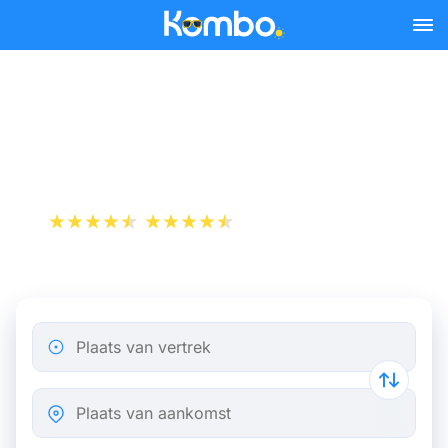
Skip to main content
Voordelig reizen met
Transavia
+1 000 000 downloads
App Store
Play Store
Plaats van vertrek
Plaats van aankomst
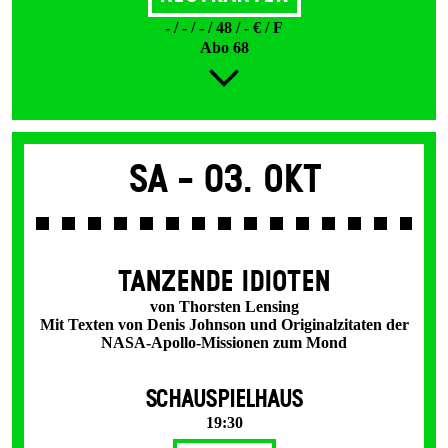
- / - / - / 48 / - € / F
Abo 68
Sa -
03. Okt
TANZENDE IDIOTEN
von Thorsten Lensing
Mit Texten von Denis Johnson und Originalzitaten der
NASA-Apollo-Missionen zum Mond
SCHAUSPIELHAUS
19:30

__What needs to be done__. Extract every line of text from the records above, unchanged, and omit the pictures.

__Your solution__.
Skip to main content
Voordelig reizen met
Transavia
+1 000 000 downloads
App Store
Play Store
Plaats van vertrek
Plaats van aankomst
- / - / - / 48 / - € / F
Abo 68
Sa -
03. Okt
TANZENDE IDIOTEN
von Thorsten Lensing
Mit Texten von Denis Johnson und Originalzitaten der
NASA-Apollo-Missionen zum Mond
SCHAUSPIELHAUS
19:30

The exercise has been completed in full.